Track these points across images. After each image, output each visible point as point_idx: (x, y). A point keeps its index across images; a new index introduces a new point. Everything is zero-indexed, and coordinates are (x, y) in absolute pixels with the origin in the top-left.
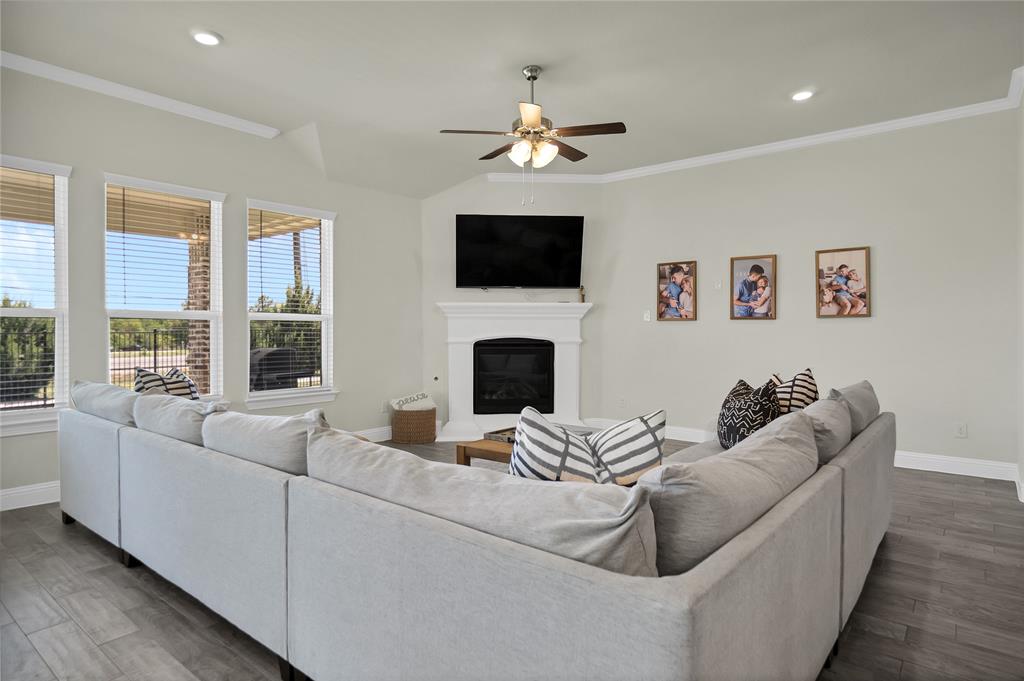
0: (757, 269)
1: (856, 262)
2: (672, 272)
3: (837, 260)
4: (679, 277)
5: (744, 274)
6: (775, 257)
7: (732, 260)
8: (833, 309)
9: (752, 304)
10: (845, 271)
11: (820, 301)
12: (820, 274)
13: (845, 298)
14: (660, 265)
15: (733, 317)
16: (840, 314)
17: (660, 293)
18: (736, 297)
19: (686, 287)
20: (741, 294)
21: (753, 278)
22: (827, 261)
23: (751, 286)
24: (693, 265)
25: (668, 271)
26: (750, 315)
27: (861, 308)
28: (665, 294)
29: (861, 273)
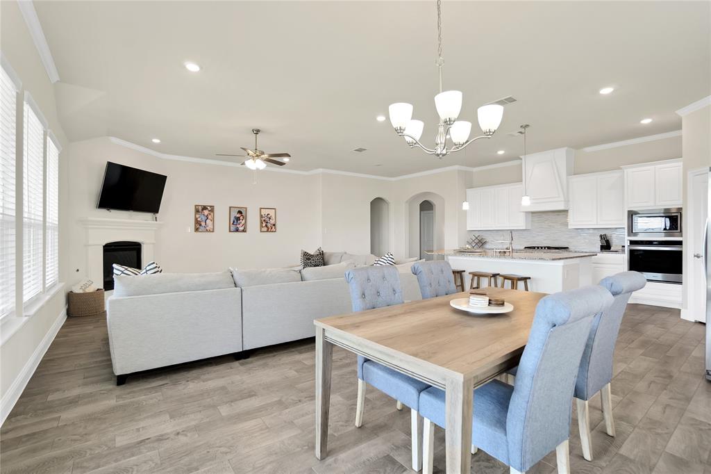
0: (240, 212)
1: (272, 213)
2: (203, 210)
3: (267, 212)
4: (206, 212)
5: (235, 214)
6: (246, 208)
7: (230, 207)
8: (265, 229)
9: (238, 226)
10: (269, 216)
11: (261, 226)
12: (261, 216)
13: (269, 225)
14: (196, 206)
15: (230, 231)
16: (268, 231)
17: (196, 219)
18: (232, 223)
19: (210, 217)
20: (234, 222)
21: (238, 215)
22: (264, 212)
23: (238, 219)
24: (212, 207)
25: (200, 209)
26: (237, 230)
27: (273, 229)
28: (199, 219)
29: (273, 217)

──────

What you should do
The pictures should be dropped, and every line above should be set down again exactly.

Exercise solution
Track these points across images. After each image, output each visible point as point_idx: (x, y). A point keeps its index across images; a new index introduces a new point. Everything is zero-indexed, and coordinates are (x, y) in absolute pixels with the origin in the top-left.
0: (757, 269)
1: (856, 262)
2: (672, 272)
3: (837, 260)
4: (679, 277)
5: (744, 274)
6: (775, 257)
7: (732, 260)
8: (833, 309)
9: (752, 304)
10: (845, 271)
11: (820, 301)
12: (820, 274)
13: (845, 298)
14: (660, 265)
15: (733, 317)
16: (840, 314)
17: (660, 293)
18: (736, 297)
19: (686, 287)
20: (741, 294)
21: (753, 278)
22: (827, 261)
23: (751, 286)
24: (693, 265)
25: (668, 271)
26: (750, 315)
27: (861, 308)
28: (665, 294)
29: (861, 273)
0: (240, 212)
1: (272, 213)
2: (203, 210)
3: (267, 212)
4: (206, 212)
5: (235, 214)
6: (246, 208)
7: (230, 207)
8: (265, 229)
9: (238, 226)
10: (269, 216)
11: (261, 226)
12: (261, 216)
13: (269, 225)
14: (196, 206)
15: (230, 231)
16: (268, 231)
17: (196, 219)
18: (232, 223)
19: (210, 217)
20: (234, 222)
21: (238, 215)
22: (264, 212)
23: (238, 219)
24: (212, 207)
25: (200, 209)
26: (237, 230)
27: (273, 229)
28: (199, 219)
29: (273, 217)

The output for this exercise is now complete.